The integrity of the blood–brain barrier (BBB) was assessed only on the day of the final experiment by T1 weighted (T1W) imaging post-injection of gadolinium contrast agent gadolinium (Gd3+) dihydroxy-hydroxymethylpropyl-tetraazacyclododecane-triacetic acid (Gadovist, Bayer Pharmaceuticals, France, 5 μL/g body weight). This procedure was done after the completion of the HP 13C MRS measurements, using FSEMS pulse-sequence (FOV 18 × 18 mm2, TR = 350 ms, effective TE = 11 ms, 6 averages).

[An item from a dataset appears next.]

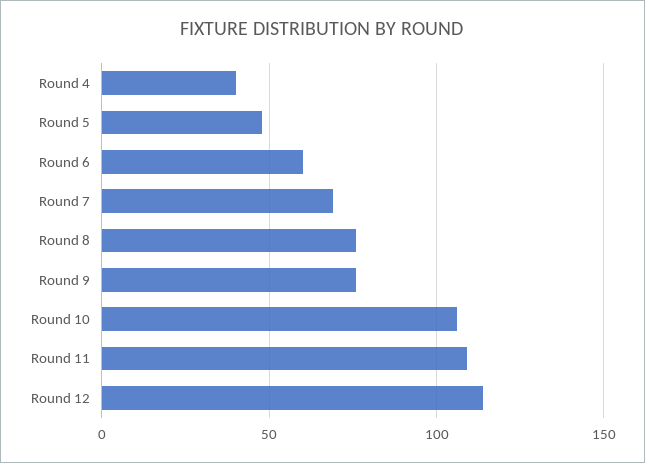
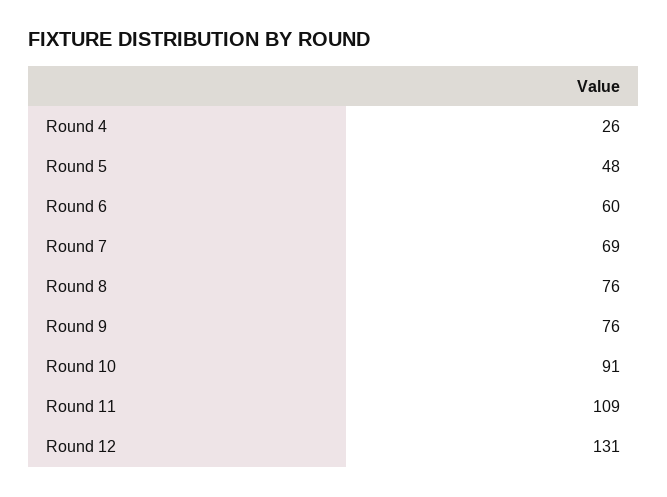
Round 4: 40 -> 26
Round 10: 105 -> 91
Round 12: 115 -> 131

In vivo hyperpolarized 13C MRS

13C MR measurements were performed using a home-built 1H-quadrature/13C-single loop surface coil that was positioned on top of the mouse head. To improve the detection within the sensitive area of the 13C coil (Supporting Information Figure 2), B0 inhomogeneity was corrected using FASTESTMAP algorithm55 in a 135 μL voxel. A 540 μL of 59 ± 17 mM HP [2H7,13C6]d-glucose was injected through a vein catheter by the automated protocol31. A series of pulse acquired sequences was then triggered 5.5 s post injection every 0.5 s for 50 s. Frequency selective Gaussian pulse (250 μs) was centered at 182 ppm resulting an average nominal 20° flip-angle of the C1 lactate resonance (183.5 ppm) and 1.4° flip-angle on the glucose C1 resonances (92.9 ppm and 96.8 ppm) as previously proposed30. The area under the curve (AUC) of [1-13C] lactate (183.5 ppm), [1-13C]α-glucose (92.9 ppm), and [1-13C]β-glucose (96.8 ppm) were quantified using VNMRJ software by integrating the sum of the 13C MRS spectra after phase and baseline correction. Overall, 13 tumor mice, and 13 control mice received the HP glucose bolus (model 1, n = 5; control 1, n = 5; model 2, n = 3; control 2, n = 3; model 3, n = 5; control 3, n = 5).

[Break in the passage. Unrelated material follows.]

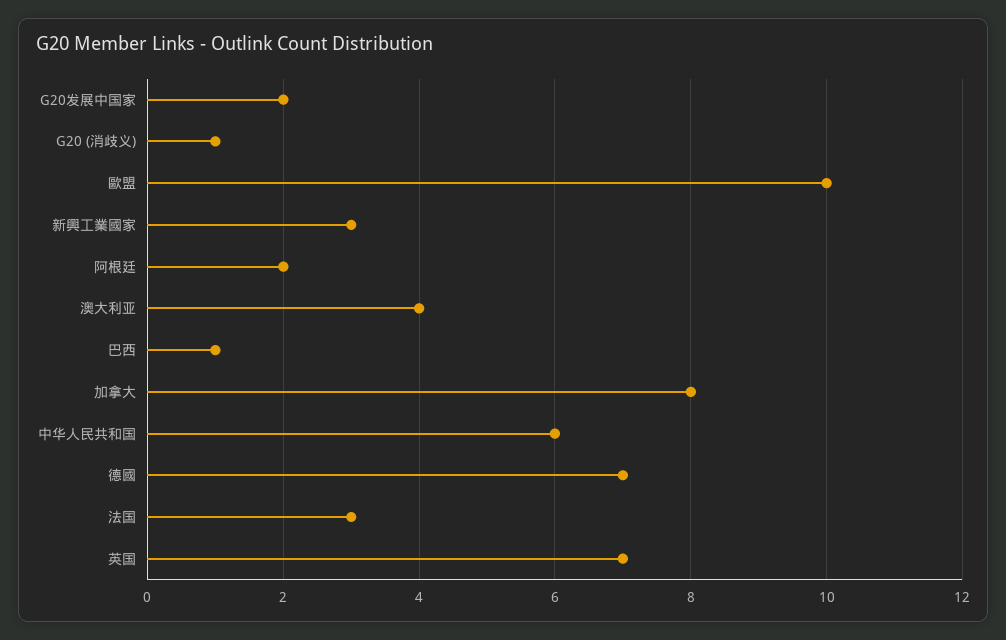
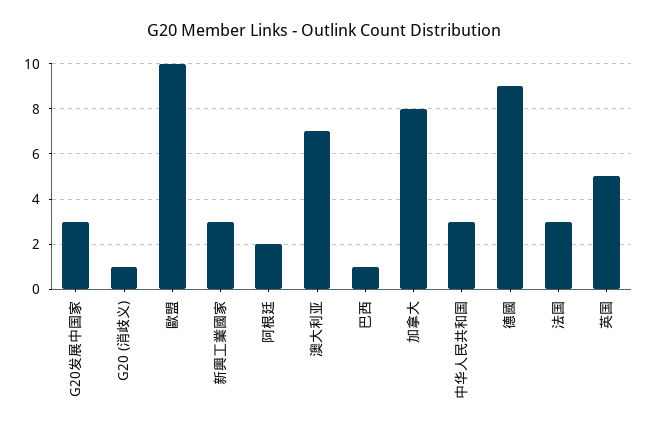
G20发展中国家: 2 -> 3
澳大利亚: 4 -> 7
中华人民共和国: 6 -> 3
德國: 7 -> 9
英国: 7 -> 5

Histology and immunohistochemistry

Brains were fixed in formalin (4% buffered formalin), and embedded in paraffin. Coronal sections were stained by H&E (haematoxylin and eosin) or immunostained for human nucleolin (hNCL, 1:200, 4 °C, overnight; ab13541, Abcam, Cambridge, UK; does not react with mouse) to visualize the human GBM cells using a heat antigen retrieval procedure as previously described58.

Statistical analysis

Statistical analyses were performed using the OriginPro 9.3G software. One-way analysis of variance (1-way ANOVA) was used followed by Fisher’s test to find significance in the difference between each tumor and its corresponding control. A p value of 0.05 was considered significant. All data are presented as means ± standard deviation unless otherwise stated.